We need strong protections: the recognition that secondhand smoke is a nuisance, a sunset on grandfathering those who currently smoke indoors, disclosure requirements, and the city’s help with enforcement. It is silly to suggest that a police force willing to address barking dogs as a nuisance would be directed to pass on complaints about secondhand smoke, a Class A carcinogen, which does both immediate and long-term harm to our own and our families’ health. 

The city may in fact need complex constraints on secondhand smoke protections for rent controlled tenants, although it is difficult to believe any lease, under any circumstance, would be allowed to codify behavior which is immediately deadly to at-risk tenants. 
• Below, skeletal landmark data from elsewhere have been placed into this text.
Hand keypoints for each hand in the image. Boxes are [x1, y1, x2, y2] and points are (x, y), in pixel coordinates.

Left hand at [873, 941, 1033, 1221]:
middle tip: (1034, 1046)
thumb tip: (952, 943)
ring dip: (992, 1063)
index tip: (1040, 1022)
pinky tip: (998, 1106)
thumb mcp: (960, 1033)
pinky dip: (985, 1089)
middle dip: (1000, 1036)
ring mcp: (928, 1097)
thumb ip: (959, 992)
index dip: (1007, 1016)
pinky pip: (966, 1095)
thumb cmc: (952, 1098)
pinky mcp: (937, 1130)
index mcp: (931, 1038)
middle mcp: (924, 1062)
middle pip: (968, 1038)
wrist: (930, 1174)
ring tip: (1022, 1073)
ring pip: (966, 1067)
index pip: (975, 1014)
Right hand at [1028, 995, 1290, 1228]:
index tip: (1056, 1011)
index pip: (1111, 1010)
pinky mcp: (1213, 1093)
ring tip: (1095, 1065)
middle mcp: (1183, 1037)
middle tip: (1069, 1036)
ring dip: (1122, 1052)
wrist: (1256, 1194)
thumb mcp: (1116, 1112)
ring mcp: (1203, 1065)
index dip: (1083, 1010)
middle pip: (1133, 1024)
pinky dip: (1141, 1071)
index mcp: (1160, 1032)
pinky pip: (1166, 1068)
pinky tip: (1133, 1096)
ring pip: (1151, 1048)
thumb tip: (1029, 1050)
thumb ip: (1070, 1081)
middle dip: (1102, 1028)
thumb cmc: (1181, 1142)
But if that is the case, please let the rest of us have a strong law modeled on Richmond’s shining example. There have been no evictions under Richmond’s law according to those who organized to write and institute it. 

Please remember; few people smoke in Alameda County (12%), and the enormous majority of them already smoke outside their homes and support smokefree regulations. They have already adjusted to the norm of avoiding exposing other people for all the obvious reasons. 

Thank you for your consideration of this matter.